Fiona saß noch immer hinter ihrem Schreibtisch über ihre Unterlagen gebeugt.

Toni klopfte vorsichtig gegen die Scheibe und sah, wie Fiona erschrocken den Kopf hob. Natürlich, sie stand hier draußen im Dunkeln, sodass Fiona sie hinter den spiegelnden Scheiben nicht direkt sehen konnte.

Als Fiona sie erkannte, entspannten sich ihre Gesichtszüge. Sie kam zur Tür und öffnete sie. »Sie haben mich vielleicht erschreckt. Ich hatte ganz vergessen, dass Sie noch hier sind.«

»Entschuldigung, das war nicht meine Absicht. Ich wollte nur sagen, ich habe hier draußen schon mal einiges saubergemacht und vorbereitet. Wenn es Ihnen recht ist, dann würde ich morgen Nachmittag wiederkommen, nach der Uni.«

»Wie Sie wollen, ich bin sowieso hier.« Fiona nickte ihr kurz zu und wollte die Tür wieder schließen, als Toni schnell die Hand hob.

»Entschuldigen Sie, Fiona, ich muss Sie noch um etwas bitten.« Beinahe kleinlaut stand Toni an der Terrassentür.

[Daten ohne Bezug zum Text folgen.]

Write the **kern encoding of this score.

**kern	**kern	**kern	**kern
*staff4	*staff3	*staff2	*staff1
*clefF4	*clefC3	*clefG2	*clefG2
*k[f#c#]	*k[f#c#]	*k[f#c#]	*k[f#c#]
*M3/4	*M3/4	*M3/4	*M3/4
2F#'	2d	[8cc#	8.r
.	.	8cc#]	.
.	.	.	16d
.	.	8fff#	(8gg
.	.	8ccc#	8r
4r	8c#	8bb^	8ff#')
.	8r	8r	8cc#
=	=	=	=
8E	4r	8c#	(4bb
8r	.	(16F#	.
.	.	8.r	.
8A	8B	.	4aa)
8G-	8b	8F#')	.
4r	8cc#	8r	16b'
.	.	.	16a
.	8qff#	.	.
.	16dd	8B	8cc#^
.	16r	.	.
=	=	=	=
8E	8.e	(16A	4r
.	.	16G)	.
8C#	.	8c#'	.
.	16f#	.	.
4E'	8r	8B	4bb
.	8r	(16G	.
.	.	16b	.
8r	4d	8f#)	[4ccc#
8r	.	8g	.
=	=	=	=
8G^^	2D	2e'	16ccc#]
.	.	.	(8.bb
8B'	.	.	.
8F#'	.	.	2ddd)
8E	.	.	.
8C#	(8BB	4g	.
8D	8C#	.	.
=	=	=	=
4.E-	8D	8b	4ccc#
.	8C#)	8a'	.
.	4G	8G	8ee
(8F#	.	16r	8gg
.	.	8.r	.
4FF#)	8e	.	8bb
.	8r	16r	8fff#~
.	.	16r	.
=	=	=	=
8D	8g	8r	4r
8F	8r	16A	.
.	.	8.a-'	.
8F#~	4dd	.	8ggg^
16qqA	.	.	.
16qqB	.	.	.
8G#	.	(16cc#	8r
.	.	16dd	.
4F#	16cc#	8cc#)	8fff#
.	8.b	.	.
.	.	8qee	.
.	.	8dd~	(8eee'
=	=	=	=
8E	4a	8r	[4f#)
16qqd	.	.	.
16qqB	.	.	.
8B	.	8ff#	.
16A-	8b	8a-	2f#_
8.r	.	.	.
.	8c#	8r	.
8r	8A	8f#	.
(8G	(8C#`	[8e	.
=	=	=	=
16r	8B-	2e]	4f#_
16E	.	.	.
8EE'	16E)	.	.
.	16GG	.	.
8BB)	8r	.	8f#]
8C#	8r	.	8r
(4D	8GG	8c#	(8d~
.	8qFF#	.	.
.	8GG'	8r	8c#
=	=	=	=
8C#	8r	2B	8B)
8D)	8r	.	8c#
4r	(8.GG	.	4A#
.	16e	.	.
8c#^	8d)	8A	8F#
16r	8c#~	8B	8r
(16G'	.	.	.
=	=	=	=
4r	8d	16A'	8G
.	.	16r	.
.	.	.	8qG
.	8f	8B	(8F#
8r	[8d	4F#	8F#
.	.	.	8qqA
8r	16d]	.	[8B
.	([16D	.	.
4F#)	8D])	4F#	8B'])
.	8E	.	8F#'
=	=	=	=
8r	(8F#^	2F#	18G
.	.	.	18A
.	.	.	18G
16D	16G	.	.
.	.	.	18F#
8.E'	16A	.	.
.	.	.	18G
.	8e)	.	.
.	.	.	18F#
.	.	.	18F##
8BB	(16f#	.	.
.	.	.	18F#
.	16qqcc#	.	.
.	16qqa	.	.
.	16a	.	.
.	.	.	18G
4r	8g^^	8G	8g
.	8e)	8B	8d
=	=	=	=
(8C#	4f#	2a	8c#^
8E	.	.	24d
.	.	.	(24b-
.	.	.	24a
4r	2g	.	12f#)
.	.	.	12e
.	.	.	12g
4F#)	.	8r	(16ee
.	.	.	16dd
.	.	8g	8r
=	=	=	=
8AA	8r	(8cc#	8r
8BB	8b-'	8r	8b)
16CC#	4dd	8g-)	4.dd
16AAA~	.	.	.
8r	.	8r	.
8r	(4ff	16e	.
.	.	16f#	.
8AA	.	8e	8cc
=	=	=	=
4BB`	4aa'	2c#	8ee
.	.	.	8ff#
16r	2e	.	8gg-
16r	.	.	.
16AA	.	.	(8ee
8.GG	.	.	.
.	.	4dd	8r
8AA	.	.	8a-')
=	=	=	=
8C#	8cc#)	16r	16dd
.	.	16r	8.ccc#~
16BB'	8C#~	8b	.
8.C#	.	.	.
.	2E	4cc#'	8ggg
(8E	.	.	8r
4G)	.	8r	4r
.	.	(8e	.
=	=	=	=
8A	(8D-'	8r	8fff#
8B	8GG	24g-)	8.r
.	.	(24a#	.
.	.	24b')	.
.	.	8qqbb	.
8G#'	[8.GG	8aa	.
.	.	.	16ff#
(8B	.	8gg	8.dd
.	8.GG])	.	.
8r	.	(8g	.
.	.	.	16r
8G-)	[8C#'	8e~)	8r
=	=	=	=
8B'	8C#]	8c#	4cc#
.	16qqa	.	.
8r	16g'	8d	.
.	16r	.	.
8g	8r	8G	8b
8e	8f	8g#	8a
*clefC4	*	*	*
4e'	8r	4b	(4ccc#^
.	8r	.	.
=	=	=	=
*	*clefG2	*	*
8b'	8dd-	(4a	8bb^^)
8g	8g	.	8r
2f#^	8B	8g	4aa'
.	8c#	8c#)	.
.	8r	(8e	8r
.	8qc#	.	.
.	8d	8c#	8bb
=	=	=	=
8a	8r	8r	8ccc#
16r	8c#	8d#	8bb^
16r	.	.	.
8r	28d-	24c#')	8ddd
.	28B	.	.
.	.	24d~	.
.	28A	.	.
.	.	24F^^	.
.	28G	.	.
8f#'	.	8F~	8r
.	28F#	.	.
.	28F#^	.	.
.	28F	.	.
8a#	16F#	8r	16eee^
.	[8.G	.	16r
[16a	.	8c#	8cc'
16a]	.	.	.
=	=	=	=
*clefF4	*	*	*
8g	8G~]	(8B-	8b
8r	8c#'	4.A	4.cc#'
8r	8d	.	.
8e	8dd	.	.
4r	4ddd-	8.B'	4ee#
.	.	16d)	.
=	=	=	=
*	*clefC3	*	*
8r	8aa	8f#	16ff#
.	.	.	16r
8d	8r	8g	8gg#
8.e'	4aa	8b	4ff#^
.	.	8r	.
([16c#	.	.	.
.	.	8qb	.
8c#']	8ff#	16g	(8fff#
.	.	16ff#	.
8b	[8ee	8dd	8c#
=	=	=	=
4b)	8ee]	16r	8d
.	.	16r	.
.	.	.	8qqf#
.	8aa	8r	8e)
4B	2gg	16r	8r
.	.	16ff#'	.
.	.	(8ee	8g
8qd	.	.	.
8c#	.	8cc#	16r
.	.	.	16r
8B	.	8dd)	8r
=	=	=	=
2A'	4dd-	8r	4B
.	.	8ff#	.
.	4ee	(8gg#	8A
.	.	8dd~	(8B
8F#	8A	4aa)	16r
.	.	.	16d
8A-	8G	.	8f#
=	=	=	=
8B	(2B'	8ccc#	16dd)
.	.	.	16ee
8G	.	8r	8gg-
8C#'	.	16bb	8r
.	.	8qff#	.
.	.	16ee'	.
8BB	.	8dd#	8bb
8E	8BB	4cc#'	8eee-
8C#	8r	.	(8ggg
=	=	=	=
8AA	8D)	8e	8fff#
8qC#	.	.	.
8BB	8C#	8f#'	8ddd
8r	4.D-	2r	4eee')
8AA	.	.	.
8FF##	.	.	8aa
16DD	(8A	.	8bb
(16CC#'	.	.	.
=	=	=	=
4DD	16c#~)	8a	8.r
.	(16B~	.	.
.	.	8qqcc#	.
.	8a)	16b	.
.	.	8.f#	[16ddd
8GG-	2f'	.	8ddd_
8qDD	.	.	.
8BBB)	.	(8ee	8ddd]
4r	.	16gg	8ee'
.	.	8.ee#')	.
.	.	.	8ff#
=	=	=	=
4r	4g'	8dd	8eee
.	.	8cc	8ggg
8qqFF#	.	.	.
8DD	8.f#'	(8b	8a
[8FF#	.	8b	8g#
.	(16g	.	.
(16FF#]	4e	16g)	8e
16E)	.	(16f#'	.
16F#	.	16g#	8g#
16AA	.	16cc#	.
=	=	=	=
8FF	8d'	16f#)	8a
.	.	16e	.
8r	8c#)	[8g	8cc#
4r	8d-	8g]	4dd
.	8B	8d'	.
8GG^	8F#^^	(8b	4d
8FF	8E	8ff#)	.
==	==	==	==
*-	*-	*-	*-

Erneut wurde die Tür minimal geöffnet und Fiona sah sie mit hochgezogenen Augenbrauen an.

»Würden Sie mir bitte meinen Helm geben? Der liegt vorn an der Tür und so dreckig wie ich bin, da möchte ich nicht durch Ihr Haus laufen.«

Fiona ließ ihre Blicke langsam über Tonis Gestalt gleiten und sorgte damit für ein Kribbeln, das sich von Tonis Magengegend aus durch ihren ganzen Körper ausbreitete. Wie eine heiße Welle schwappte es geradezu über sie hinweg und raubte ihr den Atem.

»Ich bring ihn nach draußen.« Fiona schloss die Terrassentür und verließ das Arbeitszimmer.

Toni umrundete das Haus und wartete vor der Tür, als Fiona sie öffnete und ihr den Helm und die Motorradhandschuhe entgegenhielt. »Ich hatte keine Ahnung, dass Ihre Arbeit so dreckig sein würde.«

Grinsend sah Toni an sich herunter. »Ich liebe es, in der Erde zu buddeln. Im Winter vielleicht nicht ganz so sehr wie sonst, aber auch das hat was.« Toni griff nach dem Helm.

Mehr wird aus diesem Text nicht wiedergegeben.